# 14.8: A First Order Differential Equation

Solve \(\dot y + 2y = 3te^t\) with initial condition \(y_0=0\).

If you are in good practice with solving this type of equation, you will probably multiply it through by \(e^{2t}\), so that it becomes

\[\frac{d}{dt}\left(ye^{2t}\right) = 3te^{3t},\]

from which \(y = (t-\frac{1}{3})e^t + Ce^{-2t}.\)

(You can now substitute this back into the original differential equation, to verify that it is indeed the correct solution.)

With the given initial condition, it is quickly found that \(C=\frac{1}{3}\) so that the solution is

\[y = te^t -\frac{1}{3}e^t + \frac{1}{3} e^{-2t}.\]
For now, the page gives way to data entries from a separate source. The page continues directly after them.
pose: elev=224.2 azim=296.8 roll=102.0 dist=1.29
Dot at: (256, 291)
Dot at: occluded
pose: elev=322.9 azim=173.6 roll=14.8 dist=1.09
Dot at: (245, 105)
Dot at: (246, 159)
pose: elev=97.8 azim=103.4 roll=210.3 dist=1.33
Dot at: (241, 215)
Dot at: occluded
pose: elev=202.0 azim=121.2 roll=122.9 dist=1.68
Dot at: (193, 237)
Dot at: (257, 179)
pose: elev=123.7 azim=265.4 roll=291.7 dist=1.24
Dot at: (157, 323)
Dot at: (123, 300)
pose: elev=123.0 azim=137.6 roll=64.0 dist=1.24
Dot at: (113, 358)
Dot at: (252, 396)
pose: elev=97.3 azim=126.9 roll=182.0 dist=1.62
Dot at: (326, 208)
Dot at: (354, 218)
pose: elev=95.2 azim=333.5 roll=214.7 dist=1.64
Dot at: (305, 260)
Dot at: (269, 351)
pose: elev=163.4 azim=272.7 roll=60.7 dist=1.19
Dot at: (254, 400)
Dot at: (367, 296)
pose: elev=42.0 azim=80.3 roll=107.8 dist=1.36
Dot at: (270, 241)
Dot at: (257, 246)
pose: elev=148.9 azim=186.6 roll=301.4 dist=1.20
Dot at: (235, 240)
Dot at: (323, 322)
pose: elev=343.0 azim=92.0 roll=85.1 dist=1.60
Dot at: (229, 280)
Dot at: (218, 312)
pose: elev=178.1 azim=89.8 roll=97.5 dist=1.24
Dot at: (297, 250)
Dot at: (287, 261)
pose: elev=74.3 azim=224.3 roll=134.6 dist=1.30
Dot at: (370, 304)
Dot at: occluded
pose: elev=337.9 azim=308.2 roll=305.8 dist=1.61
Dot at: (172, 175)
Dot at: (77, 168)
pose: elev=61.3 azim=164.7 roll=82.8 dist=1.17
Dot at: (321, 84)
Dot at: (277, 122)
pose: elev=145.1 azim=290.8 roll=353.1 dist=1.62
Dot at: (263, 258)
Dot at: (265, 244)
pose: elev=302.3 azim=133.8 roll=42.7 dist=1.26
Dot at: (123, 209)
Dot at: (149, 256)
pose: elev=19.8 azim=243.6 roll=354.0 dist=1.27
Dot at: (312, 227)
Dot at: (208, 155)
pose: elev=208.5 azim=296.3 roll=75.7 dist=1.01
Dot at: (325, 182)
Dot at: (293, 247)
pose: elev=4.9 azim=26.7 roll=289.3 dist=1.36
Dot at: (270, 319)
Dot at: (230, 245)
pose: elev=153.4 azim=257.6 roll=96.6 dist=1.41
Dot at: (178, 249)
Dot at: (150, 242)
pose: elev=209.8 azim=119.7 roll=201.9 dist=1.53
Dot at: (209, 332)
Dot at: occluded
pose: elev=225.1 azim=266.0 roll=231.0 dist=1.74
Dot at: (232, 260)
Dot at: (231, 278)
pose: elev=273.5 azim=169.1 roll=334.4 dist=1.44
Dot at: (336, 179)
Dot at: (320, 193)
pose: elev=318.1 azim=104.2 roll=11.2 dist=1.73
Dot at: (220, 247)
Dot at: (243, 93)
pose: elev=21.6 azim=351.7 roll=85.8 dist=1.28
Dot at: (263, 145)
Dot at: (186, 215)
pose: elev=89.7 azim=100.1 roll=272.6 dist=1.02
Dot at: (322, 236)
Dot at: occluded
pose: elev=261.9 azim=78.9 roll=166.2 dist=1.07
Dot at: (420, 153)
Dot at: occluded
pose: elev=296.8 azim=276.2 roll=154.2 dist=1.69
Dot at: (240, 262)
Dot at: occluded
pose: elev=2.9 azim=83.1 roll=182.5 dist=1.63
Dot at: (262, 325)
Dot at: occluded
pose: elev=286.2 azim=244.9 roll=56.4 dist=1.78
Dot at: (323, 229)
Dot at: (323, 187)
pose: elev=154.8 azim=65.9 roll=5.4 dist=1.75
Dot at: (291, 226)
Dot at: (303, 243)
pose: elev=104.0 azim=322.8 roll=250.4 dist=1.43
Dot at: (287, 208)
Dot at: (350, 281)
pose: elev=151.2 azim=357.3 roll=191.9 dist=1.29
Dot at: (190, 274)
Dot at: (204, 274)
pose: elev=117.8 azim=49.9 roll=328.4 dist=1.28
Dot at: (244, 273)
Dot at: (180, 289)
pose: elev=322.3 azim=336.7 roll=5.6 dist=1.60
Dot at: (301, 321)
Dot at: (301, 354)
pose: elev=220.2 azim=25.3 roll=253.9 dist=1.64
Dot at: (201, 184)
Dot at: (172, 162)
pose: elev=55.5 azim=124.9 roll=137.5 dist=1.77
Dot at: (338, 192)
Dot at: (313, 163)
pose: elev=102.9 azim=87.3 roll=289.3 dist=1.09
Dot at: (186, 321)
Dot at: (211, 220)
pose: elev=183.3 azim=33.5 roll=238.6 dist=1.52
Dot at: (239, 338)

Now, here's the same solution, using Laplace transforms.

We take the Laplace transform of both sides of the original differential equation:

\[s\bar{y} +2\bar{y} = 3 \textbf{L}(te^t) = \frac{3}{(s-1)^2}.\]

Thus

\[\bar{y} = \frac{3}{(s+2)(s-1)^2}.\]

Partial fractions:

\[\bar{y} = \frac{1}{3} \left( \frac{1}{s+2} \right) - \frac{1}{3} \left( \frac{1}{s-1} \right) + \frac{1}{(s-1)^2}.\]

Inverse transforms:

\[y=\frac{1}{3} e^{-2t} - \frac{1}{3} e^t +te^t.\]

You will probably admit that you can follow this, but will say that you can do this at speed only after a great deal of practice with many similar equations. But this is equally true of the first method, too.